Document passage:
- - - - - - -

Com-muni—in latin the prefix com means “with” and muni means “body”. Communion is literally being with the body. When we eat the bread and wine we are joined with Christ, and just as importantly, as we gather at these rails to receive the bread and wine we are joined with each other.
In many churches the communion alter is engraved with the words, “In Remembrance of Me.” Those words name exactly the reason we gather here each Sunday. We come to remember. To remember that God loved us so much that God was willing to die forgiving rather than to condemn. But we also come to be re-membered, to be brought together again as Christ body on earth.
It is at the Eucharistic table that we participate in these holy mysteries. We call our being with each other in body, joined by God’s body, the Eucharist, which means thanksgiving, because we are thankful for the gift of God’s love and for the gift of each other.
I want to close today, not with bread, but with chicken. The last couple weeks there has been a great deal of discussion about what Christians should eat and with whom they should eat it. This has been an unfortunate time, and many of our brother and sisters are lost in a story that is not Good News. It is instead a story of fear, which leads inevitably to coercion and therefore a fight—something the news media is all too ready to stir into a frenzy.
Amidst these culture wars “we have better stories to tell,” our friend Jonathan Wilson-Hartgrove wrote in a blog post last week, and then offered this one:
He tells about a gay friend of his who was raised in a fundamentalist environment that could not make sense of his attraction to other men. This friend left the church, seeking belonging in the gay community that welcomed him. It was an affirming time, but eventually he found that there were still parts of him that were empty—something deep and important was still missing from his life. Without that thing he fell into despair.

- - - - - - -

Raw data:
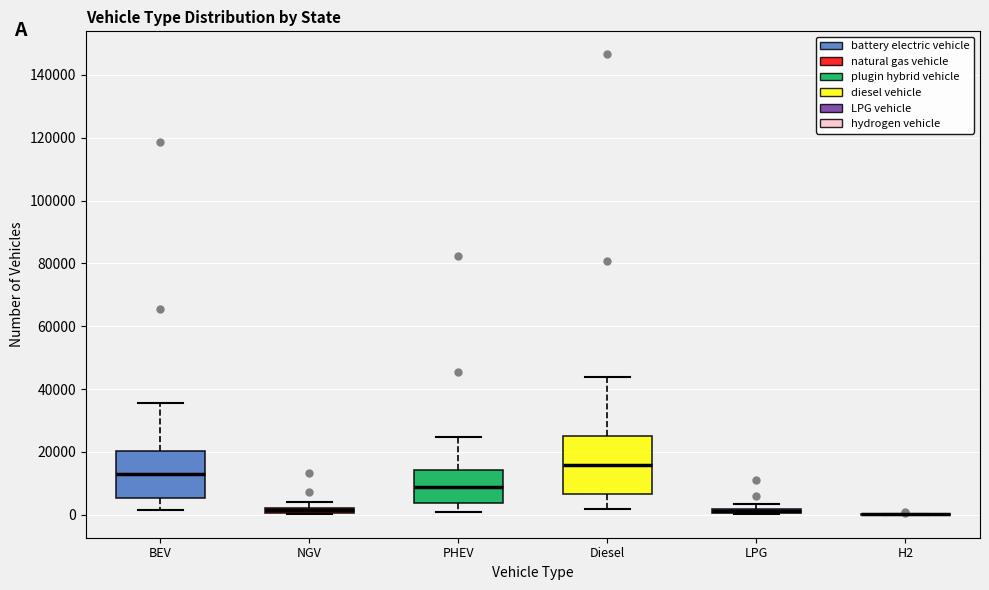

Which box is the tallest, from its lower edge to its upper edge?

Diesel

- - - - - - -

Required actions:
**A.** According to the communion sermon, what does the word Eucharist mean?
**B.** Put this sentence from the communion sermon into Spanish: "Communion is literally being with the body."
**C.** Copy the communion sermon word for word, from "Com-muni—in latin the" up to and including "body on earth.".

Results for each task:
**A.** Thanksgiving.

**B.** La comunión es, literalmente, estar con el cuerpo.

**C.**
Com-muni—in latin the prefix com means “with” and muni means “body”. Communion is literally being with the body. When we eat the bread and wine we are joined with Christ, and just as importantly, as we gather at these rails to receive the bread and wine we are joined with each other.
In many churches the communion alter is engraved with the words, “In Remembrance of Me.” Those words name exactly the reason we gather here each Sunday. We come to remember. To remember that God loved us so much that God was willing to die forgiving rather than to condemn. But we also come to be re-membered, to be brought together again as Christ body on earth.